Electronic – MSP430 serial communication failing in cold weather

baudratemsp430serialtemperature

I have a product using the MSP430 microprocessor, which has been selling for a couple years now. One of the MSP430's jobs is to communicate over async serial to a low-power radio.

With the onset of this winter, there has been an unacceptable failure rate (several percent) in cold temperature. Investigation has found that the serial communication with the radio is failing. The baudrate generator for the serial port is fed by SMCLK, which is divided from the MSP430's digitally-controlled oscillator (DCO).

Why is serial communication failing at low temperatures?

(Note: I have already solved the problem and will be posting the answer soon. Hint: it was a software bug.)

Best Answer

Which MSP430 are you using? The different families have different clock structures and capabilities.
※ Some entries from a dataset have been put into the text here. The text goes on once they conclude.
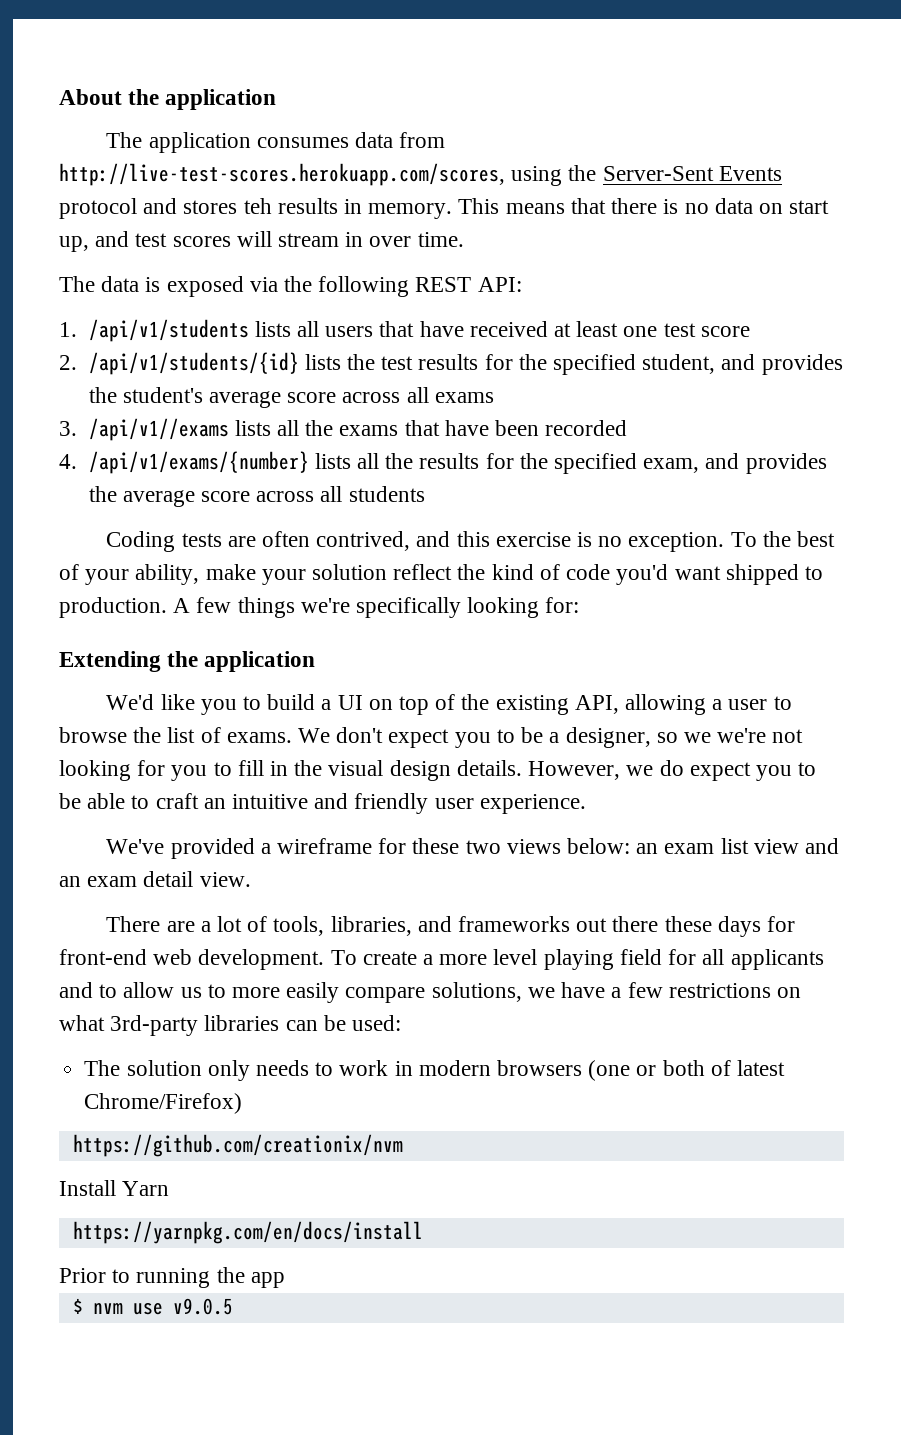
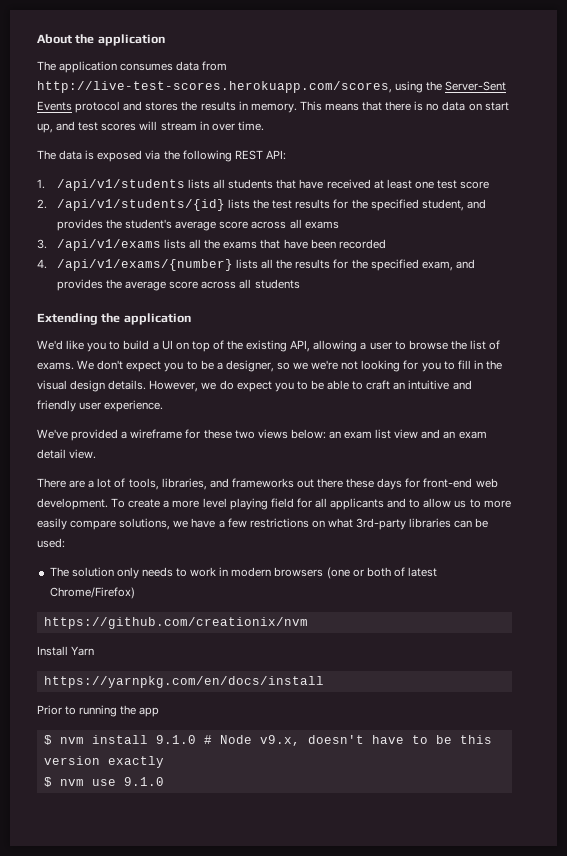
[243,198,272,214] teh -> [181,101,198,111] the
[325,326,374,337] users -> [228,179,274,189] students
[88,418,229,441] /api/v1//exams -> [56,239,161,251] /api/v1/exams
[106,531,836,552] [59,564,823,585] [59,597,580,618] // Coding tests are often contrived, and this exercise is no exception. To the best of your ability, make your solution reflect the kind of code you'd want shipped to production. A few things we're specifically looking for: -> (300, 284) none
(285, 1280) none -> [43,735,492,746] [43,756,164,768] // $ nvm install 9.1.0 # Node v9.x, doesn't have to be this version exactly
[172,1298,233,1315] v9.0.5 -> [123,777,164,786] 9.1.0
The DCO will change frequency with temperature causing the USART baud rate to drift out of specification. The MSP has a temperature sensor (not very accurate). You can change the values in the DCO control registers to bring the DCO frequency back in range but this would require calibrated lookup tables covering the range of temperatures that you expect to see. Some of the MSP devices have DCO calibration tables programmed into one of the flash sectors at manufacture but these are only useful if they cover the frequency that you wish to use, and I do not think that they have temperature compensation values.

Do you have a reference crystal oscillator that you could use as a calibration source? I would always design in a 32kHz crystal and use this on the ACLK. For baud rates up to 9600 this can be used directly. For higher baud rates you will have to calibrate the DCO against the ACLK signal. The newer parts have a hardware FLL that will do this automatically.